クリスマス飾り
12月に入り、男子ツアーの最終戦を終えた翌週火曜日の夕刻。
神川ゴルフ練習場では、クリスマスの飾りつけを行っていた。
「ねえ、お父さん。これはどこに付けるの?」
陸斗は金色の大きなお星さまを手に持ち、父に尋ねる。
「ああ、それはね。モミの木のてっぺんに付けるんだよ。でも、私じゃ届かないから、陸斗、肩車をするから付けてくれるかい?」
「うん!」
練習場の入口から入ってすぐ。受付の隣に置かれた高さ二メートルほどの、モミの木のてっぺん。

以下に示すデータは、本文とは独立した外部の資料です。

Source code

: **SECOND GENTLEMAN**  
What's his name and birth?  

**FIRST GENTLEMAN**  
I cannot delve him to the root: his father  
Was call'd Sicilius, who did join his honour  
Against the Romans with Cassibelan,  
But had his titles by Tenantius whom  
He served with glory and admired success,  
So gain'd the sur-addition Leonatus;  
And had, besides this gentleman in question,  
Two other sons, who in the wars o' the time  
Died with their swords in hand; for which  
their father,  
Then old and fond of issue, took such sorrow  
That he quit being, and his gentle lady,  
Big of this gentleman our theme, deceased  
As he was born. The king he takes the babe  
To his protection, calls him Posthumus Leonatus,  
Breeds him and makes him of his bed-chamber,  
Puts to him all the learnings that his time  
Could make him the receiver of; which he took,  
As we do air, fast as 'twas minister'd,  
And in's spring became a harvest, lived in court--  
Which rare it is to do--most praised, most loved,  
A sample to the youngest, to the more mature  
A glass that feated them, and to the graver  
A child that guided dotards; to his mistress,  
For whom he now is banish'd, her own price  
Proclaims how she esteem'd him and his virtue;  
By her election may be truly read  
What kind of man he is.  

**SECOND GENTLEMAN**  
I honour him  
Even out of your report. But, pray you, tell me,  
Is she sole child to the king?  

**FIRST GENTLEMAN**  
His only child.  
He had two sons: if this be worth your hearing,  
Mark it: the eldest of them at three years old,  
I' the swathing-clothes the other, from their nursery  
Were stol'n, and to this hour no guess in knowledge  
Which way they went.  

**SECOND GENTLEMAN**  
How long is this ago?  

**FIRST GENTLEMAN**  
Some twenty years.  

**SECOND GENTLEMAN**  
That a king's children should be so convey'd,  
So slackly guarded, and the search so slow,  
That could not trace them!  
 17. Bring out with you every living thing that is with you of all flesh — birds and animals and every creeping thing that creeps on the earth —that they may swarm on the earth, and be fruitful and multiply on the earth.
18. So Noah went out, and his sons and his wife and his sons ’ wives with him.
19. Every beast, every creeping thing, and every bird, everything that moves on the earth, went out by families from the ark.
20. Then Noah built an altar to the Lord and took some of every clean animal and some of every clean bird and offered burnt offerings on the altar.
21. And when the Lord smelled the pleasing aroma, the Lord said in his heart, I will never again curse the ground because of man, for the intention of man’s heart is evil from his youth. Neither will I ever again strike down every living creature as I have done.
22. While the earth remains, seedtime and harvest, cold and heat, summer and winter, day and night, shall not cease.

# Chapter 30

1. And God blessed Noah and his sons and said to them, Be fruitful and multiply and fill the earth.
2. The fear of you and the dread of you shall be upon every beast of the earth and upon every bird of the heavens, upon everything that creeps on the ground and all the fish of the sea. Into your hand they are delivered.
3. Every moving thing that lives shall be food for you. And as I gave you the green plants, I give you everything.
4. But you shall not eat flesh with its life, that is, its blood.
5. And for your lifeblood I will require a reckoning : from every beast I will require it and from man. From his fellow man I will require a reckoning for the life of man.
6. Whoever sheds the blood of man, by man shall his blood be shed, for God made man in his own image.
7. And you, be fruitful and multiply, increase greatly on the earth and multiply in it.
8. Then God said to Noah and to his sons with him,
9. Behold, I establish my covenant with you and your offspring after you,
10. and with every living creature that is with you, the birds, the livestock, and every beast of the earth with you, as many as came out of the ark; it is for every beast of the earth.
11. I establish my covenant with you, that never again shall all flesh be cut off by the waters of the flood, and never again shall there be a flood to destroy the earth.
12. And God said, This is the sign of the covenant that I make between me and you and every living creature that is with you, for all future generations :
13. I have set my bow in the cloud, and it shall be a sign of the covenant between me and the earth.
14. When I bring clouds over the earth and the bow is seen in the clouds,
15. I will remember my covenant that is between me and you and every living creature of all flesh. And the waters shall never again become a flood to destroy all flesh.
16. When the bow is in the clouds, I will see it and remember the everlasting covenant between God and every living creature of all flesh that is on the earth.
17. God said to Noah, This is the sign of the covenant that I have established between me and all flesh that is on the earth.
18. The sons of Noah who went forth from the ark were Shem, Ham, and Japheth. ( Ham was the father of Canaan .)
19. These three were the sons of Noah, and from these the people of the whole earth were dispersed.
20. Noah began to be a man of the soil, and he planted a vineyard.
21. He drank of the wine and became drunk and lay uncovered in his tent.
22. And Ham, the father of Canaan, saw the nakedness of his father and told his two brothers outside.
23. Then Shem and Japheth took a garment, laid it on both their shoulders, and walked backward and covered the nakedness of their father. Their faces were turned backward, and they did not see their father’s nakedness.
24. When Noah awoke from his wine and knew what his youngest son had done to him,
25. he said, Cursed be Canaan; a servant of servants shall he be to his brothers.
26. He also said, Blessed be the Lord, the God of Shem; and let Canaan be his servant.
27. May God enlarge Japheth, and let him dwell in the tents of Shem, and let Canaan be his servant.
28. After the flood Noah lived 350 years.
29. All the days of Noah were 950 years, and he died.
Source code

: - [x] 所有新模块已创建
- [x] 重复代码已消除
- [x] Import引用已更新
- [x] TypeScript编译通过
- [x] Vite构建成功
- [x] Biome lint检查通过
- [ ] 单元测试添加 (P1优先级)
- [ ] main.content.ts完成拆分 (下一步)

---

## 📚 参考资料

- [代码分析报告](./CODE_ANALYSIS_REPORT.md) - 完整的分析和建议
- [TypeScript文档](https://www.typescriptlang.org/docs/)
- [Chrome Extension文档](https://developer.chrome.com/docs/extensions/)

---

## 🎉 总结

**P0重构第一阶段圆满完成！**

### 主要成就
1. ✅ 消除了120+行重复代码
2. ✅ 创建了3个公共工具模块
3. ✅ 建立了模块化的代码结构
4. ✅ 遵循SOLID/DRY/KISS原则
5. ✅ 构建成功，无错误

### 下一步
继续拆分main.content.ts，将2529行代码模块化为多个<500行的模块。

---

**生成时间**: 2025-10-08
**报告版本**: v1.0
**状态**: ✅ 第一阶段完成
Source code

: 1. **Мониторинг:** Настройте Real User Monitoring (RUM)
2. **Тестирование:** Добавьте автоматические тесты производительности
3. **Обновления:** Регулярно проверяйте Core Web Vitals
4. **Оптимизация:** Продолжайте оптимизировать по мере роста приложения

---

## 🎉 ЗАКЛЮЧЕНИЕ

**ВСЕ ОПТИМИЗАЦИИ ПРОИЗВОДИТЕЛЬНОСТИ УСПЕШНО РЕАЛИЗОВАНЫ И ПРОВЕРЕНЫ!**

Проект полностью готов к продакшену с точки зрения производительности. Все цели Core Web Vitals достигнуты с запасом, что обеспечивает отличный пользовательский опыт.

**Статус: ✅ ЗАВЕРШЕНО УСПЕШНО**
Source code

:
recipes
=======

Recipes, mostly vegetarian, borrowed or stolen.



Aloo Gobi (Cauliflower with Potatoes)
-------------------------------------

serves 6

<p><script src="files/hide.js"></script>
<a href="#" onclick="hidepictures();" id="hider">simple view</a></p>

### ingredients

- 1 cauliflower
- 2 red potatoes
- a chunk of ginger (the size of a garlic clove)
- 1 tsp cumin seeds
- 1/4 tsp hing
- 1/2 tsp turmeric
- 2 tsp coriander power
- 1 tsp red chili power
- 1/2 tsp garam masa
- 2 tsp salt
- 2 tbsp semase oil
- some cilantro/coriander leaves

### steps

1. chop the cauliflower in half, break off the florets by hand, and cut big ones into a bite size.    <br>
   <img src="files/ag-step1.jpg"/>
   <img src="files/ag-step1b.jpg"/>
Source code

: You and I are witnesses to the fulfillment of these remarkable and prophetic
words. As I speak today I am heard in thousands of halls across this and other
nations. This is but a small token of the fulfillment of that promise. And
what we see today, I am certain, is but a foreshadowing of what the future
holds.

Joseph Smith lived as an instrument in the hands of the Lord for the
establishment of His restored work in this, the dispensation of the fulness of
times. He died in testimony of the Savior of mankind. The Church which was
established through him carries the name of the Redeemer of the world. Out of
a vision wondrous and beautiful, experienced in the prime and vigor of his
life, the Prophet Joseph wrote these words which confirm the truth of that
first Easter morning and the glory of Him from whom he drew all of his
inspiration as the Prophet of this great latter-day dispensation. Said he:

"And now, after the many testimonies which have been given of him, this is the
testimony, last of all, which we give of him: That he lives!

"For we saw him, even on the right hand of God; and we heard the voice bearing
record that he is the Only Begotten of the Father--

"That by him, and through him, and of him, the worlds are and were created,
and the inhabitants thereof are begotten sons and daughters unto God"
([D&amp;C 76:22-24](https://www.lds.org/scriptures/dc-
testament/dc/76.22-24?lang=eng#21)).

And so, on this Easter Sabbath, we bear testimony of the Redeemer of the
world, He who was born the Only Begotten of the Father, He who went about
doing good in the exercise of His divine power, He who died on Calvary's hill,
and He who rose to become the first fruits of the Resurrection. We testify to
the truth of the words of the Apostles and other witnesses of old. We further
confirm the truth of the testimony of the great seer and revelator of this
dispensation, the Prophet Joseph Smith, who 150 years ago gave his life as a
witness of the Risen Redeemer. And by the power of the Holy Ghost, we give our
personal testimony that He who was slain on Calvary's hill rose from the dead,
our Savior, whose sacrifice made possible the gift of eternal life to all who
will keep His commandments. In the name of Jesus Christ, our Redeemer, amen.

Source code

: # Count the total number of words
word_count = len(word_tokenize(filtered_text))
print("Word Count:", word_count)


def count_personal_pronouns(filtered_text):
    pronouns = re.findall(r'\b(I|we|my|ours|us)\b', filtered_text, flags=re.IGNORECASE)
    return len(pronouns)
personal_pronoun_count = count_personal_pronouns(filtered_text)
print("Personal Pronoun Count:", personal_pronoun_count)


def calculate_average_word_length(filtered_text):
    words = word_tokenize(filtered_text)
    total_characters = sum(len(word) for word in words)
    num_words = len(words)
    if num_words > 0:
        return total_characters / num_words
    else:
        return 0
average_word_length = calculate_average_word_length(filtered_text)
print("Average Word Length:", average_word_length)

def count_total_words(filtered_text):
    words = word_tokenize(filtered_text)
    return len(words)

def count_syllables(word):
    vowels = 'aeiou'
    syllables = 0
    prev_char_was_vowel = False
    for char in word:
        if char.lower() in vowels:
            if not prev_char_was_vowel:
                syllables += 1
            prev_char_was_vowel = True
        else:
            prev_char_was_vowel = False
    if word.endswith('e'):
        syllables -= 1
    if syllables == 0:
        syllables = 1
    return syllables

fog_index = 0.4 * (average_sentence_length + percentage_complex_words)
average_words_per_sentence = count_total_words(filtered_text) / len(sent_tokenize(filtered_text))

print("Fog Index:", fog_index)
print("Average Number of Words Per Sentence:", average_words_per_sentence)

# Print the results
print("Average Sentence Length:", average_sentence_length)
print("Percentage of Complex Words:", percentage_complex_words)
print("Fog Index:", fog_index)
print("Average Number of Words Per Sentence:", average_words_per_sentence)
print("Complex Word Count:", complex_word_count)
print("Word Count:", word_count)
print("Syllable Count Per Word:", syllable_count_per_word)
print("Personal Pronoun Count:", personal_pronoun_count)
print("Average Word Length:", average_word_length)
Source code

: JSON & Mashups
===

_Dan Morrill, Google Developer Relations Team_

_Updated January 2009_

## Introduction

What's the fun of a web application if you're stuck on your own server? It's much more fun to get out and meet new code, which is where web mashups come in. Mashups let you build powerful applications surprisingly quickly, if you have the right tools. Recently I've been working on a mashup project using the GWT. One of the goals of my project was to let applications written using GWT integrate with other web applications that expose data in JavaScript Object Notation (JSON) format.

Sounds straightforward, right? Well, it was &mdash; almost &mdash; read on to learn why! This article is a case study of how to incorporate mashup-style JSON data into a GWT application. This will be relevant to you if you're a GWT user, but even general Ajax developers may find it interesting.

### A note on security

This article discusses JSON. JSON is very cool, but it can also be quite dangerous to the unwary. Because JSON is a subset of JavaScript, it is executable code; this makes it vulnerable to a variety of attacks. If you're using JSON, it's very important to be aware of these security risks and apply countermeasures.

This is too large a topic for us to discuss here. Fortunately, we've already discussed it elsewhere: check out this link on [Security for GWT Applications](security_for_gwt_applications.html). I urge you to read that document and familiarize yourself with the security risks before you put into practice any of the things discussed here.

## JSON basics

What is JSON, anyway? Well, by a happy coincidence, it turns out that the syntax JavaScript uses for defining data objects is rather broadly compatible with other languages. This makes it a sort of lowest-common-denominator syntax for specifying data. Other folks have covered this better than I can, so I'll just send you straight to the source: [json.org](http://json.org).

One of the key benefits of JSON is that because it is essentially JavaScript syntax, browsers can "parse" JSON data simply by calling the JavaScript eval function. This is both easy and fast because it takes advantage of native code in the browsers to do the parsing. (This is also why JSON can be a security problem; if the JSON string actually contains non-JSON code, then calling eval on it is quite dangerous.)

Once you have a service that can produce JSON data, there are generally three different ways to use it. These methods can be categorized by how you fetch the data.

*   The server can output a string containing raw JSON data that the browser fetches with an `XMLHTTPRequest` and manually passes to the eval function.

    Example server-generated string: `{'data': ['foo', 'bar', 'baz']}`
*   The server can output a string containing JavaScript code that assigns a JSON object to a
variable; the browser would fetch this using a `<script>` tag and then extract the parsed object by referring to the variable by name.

そこへお星さまを付けるとあって、陸斗はわくわくしながら父の肩車を待った。
「じゃあ、持ち上げるからね。バランスを崩さないように気をつけるんだよ」
「うん、だいじょうぶ。壁に手をついてるから」
「ははは、そうだね。じゃあ、いくよ」
佳斗は可愛い息子が落っこちないようにと、様子を見ながら慎重に立ち上がる。
陸斗も、「あっ」とか「おっ」と声をあげながらも、急に高くなった視界を楽し気に眺めていた。
「すごい! 高くて、よく見えるよ」
「そうだろうね。でも、周りを見てばかりいないで、お星さまを付けちゃおうか」
「あ、そうだった。この辺でいい?」
普段とは全く違う視界に夢中で、すっかり目的を忘れていた陸斗は、慌ててお星さまを掲げて取り付ける場所を尋ねる。
「そうだねぇ……。いいんじゃないかな」
「わかった。じゃあ、ここに付けるね」
そう、父からの承諾を得て、陸斗はお星さまをモミの木のてっぺんに取りつけようと手をのばした。
その方法はいたって簡単。お星さまからは取付用に長い棒が出ていて、それを木の幹に結束バンドで括るだけだ。
問題となるのは、その取り付け棒が見えない位置で、下過ぎてお星さまが枝に隠れてしまうのも違うし、かといって飛び出ていたらカッコ悪い。
丁度いい位置とはどこであるか。
それを子供の陸斗では決めかねていたのだ。
それでも、お星さまは無事に取りつけ完了。
佳斗はせっかくだから高いところの飾りつけも済ませてしまおうと、ツリー飾りをいくつか頭上の陸斗に手渡し、そのまま作業を続行。
父子二人で楽しく飾りつけを行っていた。
一方、練習場の窓に飾り付けを行うのは、瑠利とカエデ、詩穂の三人である。
女の子らしく可愛いらしいデザインになるよう期待してのものだが、実に怪しい。
「ちょっと、これって反対じゃない」
「えっ、おねえ。こっち向きじゃないの?」
「違いますよ、カエデさん。それだと外からは反対に見えちゃうから、そっちが正解です」
「ええーーっ」
とまあ、こんな具合にカエデが搔き乱すから、ちっとも先に進まない。
やっていることは既存の文字を綺麗に張るだけ。
色のバランス等は彼女たちに任せてってことなのだが、苦戦中である。
「これって、もしかして……、一人は外から見た方がいいんじゃないかしら?」
「あっ、そうかも。ルリ、外に出てくれる」
「はい、カエデさん。少し待っててくださいね」
と、どうやらそんな重要なことを今更気づいたようであるが、今は12月。
「うっ、さぶっ」
と、寒風の吹く中、寒そうに外へ出た瑠利はその出来栄えに愕然とした。
「シホさん、カエデさん、すっごい歪です」
「うそっ」
「ああ、マジか……」
こうして三人は最初からやり直しとなり、がっかりした様子。
けれど、そんな失敗をしても楽しそうに笑う彼女たちに、練習場に来ていたお客さんたちも、微笑ましい気持ちになるのであった。